Less Than 5 Percent of News Publishers Use Google's New News Keywords Meta Tag
You'd think that when Google comes up with another way to rank well in its search engines that news companies would be all over it. Sadly, that's not the case. About three months ago, Google launched the news keywords meta tag. It's supposed to allow news publishers to have a better chance of ranking for words they otherwise might not have included in headlines. Less than 5 percent of publishers have taken the bait, so to speak, and we've already rolled into a new year. Don't publishers need revenue like anyone else?
Of course they do. For some reason, they're really missing the boat on this one though. Search engine Blekko has released a report that shows just how many pages and sites use the new meta tag. What did Blekko find?
The report, posted on Dec 21st of 2012, shows that there were 2,465 domains on the Internet that used the news keyword tag and even then only on some pages. Google released stats saying that there were 50,000 news sources on the Internet. So, if there are 50,000 sources, but only 2,465 domains using the news tags, that means that there are just under 5 percent of publishers using new tags.
To be fair, Blekko doesn't cover all of the web. In fact, it indexes 4 billion pages on the web. Compare that to Google's index that goes into the 10s of billions of pages. It's reasonable to assume that Blekko might be missing something. Also, Blekko includes sites like tinyurl and bit.ly as sites using the news tag, which they aren't.
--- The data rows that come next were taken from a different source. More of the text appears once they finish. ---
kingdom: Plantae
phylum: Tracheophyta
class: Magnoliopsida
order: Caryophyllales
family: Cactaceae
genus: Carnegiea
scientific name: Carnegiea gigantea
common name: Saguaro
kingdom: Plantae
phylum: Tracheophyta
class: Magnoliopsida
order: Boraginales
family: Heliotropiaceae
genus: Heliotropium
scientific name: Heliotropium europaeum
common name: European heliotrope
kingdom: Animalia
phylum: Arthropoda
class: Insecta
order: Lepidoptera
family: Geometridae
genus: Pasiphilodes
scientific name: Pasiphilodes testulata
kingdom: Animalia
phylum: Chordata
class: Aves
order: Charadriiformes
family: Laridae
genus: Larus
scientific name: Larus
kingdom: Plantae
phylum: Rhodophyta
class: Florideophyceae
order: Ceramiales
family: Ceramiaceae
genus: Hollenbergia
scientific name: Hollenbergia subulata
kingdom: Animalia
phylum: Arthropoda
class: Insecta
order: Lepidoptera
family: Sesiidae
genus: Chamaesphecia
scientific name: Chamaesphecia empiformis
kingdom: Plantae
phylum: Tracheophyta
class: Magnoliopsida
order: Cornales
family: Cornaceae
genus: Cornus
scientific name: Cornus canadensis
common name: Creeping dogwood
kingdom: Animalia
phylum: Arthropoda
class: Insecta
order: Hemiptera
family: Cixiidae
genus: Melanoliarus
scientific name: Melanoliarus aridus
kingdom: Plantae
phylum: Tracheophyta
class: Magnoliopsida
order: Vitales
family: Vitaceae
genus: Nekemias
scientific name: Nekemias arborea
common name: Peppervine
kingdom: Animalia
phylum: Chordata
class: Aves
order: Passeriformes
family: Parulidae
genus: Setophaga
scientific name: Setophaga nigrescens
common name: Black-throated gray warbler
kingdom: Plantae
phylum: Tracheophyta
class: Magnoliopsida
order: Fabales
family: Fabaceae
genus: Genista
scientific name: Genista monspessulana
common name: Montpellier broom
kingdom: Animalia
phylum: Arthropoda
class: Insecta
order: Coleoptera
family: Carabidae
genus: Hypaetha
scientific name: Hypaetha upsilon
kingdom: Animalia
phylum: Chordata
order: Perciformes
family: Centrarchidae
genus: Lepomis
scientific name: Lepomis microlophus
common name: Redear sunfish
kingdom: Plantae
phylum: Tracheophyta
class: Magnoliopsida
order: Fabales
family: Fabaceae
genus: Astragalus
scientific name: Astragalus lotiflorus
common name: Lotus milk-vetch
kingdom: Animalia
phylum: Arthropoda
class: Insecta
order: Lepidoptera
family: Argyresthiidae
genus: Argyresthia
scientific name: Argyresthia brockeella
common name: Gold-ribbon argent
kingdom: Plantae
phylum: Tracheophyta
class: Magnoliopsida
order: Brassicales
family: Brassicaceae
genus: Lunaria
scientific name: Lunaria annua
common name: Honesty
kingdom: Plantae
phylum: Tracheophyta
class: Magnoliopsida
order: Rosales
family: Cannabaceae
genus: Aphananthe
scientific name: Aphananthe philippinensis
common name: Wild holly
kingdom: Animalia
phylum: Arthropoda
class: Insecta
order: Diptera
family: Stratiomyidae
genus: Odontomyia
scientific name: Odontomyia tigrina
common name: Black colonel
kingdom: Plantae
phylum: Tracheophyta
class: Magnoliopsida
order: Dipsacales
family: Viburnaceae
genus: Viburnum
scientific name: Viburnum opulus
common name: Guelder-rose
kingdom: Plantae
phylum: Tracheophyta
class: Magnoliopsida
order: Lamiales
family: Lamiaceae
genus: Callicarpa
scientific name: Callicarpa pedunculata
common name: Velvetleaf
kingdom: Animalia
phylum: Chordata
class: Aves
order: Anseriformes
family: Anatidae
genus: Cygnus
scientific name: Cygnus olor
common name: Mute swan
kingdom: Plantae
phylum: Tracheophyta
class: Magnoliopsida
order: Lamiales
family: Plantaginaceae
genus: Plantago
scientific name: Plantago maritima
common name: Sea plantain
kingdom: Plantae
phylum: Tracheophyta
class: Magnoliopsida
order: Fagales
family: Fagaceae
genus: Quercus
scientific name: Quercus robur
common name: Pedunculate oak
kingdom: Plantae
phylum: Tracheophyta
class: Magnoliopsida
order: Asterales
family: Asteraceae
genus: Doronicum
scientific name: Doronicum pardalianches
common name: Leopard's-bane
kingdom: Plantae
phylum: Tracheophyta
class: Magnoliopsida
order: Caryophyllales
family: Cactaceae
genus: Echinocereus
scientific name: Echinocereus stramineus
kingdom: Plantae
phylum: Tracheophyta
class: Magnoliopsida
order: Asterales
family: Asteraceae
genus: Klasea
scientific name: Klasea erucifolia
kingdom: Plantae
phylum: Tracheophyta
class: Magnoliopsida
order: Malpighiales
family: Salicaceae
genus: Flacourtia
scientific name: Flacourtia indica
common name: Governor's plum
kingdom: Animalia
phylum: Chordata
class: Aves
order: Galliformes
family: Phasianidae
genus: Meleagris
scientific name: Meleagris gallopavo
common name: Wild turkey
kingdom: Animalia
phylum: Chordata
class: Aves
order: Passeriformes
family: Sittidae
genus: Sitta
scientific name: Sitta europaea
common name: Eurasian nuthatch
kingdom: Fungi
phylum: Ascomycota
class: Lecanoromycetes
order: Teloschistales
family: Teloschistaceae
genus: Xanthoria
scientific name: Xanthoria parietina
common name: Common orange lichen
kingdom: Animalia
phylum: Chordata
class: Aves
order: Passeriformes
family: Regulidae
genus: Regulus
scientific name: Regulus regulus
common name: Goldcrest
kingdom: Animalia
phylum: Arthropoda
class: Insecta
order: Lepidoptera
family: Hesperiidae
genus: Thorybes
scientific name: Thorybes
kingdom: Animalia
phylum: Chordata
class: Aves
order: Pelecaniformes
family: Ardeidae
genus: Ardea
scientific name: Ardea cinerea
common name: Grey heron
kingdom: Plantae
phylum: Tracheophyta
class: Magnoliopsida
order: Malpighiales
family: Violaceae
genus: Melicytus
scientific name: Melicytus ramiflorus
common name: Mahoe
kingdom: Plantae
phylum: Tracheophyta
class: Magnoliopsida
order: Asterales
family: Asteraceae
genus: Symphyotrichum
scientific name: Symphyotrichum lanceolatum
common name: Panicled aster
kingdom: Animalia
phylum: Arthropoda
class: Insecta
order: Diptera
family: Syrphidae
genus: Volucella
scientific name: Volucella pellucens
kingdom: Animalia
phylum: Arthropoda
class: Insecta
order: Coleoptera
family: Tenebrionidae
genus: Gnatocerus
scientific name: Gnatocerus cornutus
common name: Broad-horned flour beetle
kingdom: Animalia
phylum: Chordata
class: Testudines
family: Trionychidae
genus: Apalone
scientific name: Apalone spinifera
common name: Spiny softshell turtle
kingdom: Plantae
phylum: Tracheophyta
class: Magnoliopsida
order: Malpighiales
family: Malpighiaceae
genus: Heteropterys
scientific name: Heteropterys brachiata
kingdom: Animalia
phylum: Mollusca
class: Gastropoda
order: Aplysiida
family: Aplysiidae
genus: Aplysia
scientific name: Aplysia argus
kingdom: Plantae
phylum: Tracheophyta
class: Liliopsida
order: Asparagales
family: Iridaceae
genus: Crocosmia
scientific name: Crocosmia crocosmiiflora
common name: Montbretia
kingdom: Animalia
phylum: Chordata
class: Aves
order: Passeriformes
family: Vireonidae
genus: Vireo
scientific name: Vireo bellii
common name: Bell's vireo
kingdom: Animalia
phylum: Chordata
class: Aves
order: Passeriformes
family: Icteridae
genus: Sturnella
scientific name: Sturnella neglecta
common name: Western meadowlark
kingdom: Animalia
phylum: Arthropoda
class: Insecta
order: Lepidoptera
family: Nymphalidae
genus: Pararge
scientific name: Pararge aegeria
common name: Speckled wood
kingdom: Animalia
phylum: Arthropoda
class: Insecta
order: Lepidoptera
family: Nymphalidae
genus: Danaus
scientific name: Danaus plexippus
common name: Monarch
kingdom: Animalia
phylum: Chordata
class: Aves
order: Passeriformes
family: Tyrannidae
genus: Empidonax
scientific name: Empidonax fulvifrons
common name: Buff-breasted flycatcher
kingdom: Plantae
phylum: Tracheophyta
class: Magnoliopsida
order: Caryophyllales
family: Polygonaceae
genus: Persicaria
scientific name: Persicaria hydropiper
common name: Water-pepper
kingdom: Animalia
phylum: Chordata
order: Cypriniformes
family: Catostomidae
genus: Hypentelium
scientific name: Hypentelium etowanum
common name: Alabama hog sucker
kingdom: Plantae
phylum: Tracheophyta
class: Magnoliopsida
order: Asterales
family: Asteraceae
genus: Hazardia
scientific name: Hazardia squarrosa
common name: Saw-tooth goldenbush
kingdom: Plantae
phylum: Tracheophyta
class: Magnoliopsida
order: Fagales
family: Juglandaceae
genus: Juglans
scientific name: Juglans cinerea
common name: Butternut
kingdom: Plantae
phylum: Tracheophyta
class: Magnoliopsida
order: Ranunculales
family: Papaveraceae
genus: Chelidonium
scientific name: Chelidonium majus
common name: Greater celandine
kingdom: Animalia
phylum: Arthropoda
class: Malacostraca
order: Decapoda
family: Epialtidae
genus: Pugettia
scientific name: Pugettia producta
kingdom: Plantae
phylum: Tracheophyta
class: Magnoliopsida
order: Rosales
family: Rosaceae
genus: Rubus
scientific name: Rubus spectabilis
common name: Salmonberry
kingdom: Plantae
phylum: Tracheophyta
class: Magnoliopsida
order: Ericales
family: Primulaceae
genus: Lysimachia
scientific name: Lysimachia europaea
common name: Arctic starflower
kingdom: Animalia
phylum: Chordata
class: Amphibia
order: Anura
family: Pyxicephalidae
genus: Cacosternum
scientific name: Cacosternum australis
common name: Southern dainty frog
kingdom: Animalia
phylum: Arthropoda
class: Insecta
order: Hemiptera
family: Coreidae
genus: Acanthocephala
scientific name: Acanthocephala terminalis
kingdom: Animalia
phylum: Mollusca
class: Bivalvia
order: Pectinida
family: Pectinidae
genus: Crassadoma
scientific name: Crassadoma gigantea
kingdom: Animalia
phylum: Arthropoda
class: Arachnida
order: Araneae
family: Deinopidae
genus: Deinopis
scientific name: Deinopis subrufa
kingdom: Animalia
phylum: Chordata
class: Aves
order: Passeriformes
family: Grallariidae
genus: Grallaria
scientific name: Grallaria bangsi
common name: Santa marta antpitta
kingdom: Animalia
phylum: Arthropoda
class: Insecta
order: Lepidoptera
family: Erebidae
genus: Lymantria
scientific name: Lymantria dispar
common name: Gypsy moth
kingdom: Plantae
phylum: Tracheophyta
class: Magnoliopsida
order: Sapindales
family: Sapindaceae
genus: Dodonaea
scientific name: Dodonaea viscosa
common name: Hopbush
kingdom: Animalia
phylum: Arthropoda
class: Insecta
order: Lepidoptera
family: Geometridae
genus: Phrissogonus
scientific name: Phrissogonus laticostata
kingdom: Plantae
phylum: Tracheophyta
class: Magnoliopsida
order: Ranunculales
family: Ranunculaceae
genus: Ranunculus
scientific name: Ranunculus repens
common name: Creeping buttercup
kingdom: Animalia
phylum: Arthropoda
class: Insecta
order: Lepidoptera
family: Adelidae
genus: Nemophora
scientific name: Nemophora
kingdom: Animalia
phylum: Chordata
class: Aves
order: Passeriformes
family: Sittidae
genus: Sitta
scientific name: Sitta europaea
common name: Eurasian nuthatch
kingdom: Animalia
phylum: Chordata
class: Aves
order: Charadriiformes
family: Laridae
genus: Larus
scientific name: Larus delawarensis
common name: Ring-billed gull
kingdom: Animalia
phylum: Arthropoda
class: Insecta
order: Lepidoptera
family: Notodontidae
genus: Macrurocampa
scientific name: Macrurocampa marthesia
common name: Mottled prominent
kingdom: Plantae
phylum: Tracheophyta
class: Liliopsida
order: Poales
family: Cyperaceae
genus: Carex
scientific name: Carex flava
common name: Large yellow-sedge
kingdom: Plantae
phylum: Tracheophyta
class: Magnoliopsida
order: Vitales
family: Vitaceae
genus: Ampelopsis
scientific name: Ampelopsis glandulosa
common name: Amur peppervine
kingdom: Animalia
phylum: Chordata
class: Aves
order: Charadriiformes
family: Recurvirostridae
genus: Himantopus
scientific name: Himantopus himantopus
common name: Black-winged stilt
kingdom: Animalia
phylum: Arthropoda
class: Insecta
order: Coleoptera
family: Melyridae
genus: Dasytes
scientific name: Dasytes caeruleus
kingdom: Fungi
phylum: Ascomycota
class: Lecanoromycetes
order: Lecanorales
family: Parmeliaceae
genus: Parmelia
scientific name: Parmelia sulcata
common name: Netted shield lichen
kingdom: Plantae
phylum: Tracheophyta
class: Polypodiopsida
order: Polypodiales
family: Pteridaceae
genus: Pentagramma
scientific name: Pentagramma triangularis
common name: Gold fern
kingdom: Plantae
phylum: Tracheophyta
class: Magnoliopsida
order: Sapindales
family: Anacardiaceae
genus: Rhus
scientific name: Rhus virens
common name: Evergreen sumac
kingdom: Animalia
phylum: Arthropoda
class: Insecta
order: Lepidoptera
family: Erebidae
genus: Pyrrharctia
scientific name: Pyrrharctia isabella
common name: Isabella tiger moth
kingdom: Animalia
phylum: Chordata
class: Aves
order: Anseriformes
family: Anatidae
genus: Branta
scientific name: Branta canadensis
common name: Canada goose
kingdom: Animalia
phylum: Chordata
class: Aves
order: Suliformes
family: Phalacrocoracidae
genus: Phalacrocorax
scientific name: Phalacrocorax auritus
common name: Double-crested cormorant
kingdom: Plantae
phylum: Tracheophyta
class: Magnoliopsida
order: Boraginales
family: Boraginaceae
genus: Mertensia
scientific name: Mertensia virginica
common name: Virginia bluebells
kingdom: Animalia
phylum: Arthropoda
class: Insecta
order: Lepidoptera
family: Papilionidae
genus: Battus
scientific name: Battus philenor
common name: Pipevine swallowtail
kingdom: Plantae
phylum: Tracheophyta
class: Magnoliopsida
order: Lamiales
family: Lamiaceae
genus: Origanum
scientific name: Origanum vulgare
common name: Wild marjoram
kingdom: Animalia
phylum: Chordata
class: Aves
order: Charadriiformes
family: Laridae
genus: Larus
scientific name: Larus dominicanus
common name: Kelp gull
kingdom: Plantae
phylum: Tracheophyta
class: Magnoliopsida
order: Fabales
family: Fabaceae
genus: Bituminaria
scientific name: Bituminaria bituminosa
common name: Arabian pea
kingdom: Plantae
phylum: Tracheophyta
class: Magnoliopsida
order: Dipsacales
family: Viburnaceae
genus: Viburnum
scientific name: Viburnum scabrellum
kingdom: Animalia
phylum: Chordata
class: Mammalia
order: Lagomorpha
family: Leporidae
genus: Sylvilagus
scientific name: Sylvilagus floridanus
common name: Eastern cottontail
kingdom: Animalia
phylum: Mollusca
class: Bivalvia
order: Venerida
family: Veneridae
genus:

Still, 4 billion is a decent portion of the Internet. How many sites are spam sites, abandoned sites, personal blogs, or something on that order? It's equally possible that Blekko is capturing the "essential web" for this analysis.
Change is hard. A lot of news publishers might just be reluctant to spend the resources, both time and money, to do the extra SEO necessary to keep up to date with the latest Google changes. It's also possible that some publishers just don't want to use Google's non-standard tagging scheme. Whatever the case, sites like the New York Times, BBC, CNN, PBS, USA Today, the Wall Street Journal, and a bunch of other big names are using the tag. Presumably it's the smaller publishers that are lagging behind but then smaller publishers tend to have fewer resources to devote to things like this. What will end-users notice? Probably nothing if all they're reading are big-name news publishers.